In [2]:
import pandas as pd
import numpy as np
from sklearn.model_selection import train_test_split
import tensorflow as tf
from tensorflow.keras.layers import Embedding, LSTM, Dense, Dropout
from tensorflow.keras.preprocessing.text import Tokenizer
from tensorflow.keras.preprocessing.sequence import pad_sequences
from sklearn.preprocessing import LabelEncoder
from joblib import dump

# Load and preprocess the dataset
data = pd.read_csv('Twitter_Data.csv')


In [3]:
data.head()

Unnamed: 0,textID,text,selected_text,sentiment
0,cb774db0d1,"I`d have responded, if I were going","I`d have responded, if I were going",neutral
1,549e992a42,Sooo SAD I will miss you here in San Diego!!!,Sooo SAD,negative
2,088c60f138,my boss is bullying me...,bullying me,negative
3,9642c003ef,what interview! leave me alone,leave me alone,negative
4,358bd9e861,"Sons of ****, why couldn`t they put them on t...","Sons of ****,",negative


In [4]:
# Convert 'clean_text' column to strings
data['clean_text'] = data['selected_text'].astype(str)
data['clean_text'] = data['clean_text'].str.replace('[^a-zA-Z\s]', '').str.lower()


In [5]:
X = data['clean_text']
y = data['sentiment']

In [6]:
unique_sentiments = y.unique()
print("Unique Sentiments:", unique_sentiments)

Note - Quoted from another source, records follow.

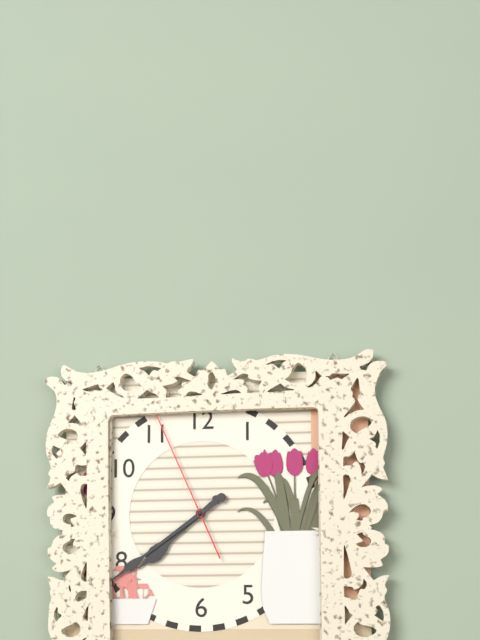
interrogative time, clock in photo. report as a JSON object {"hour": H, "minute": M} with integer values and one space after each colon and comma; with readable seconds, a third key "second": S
{"hour": 7, "minute": 39, "second": 56}
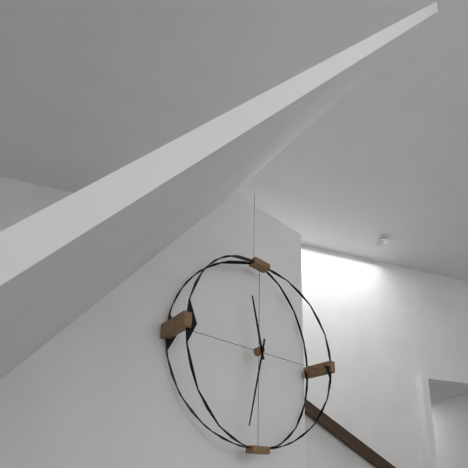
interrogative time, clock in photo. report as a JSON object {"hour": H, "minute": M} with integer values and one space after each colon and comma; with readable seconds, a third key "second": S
{"hour": 11, "minute": 32}
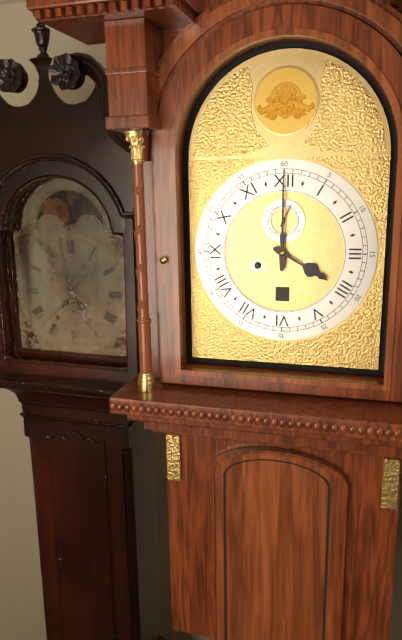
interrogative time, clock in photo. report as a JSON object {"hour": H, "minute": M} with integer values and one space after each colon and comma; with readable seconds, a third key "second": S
{"hour": 4, "minute": 0}
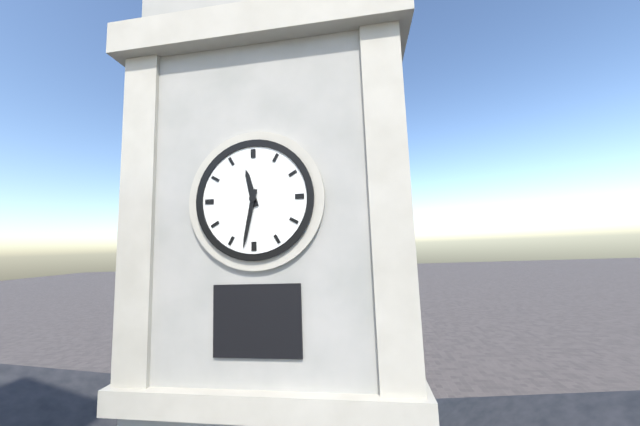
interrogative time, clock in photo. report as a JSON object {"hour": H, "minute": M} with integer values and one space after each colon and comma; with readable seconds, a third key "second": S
{"hour": 11, "minute": 32}
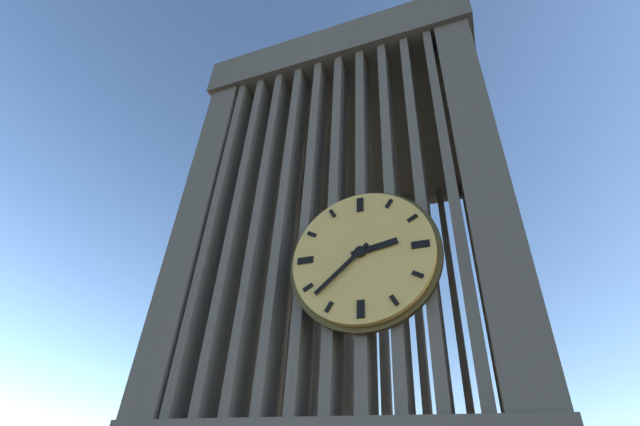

# Ensure that your labels are numeric
y = y.replace({'negative': 0, 'neutral': 1, 'positive': 2})

# Split the data into training and testing sets
X_train, X_test, y_train, y_test = train_test_split(X, y, test_size=0.2, random_state=42)



Unique Sentiments: ['neutral' 'negative' 'positive']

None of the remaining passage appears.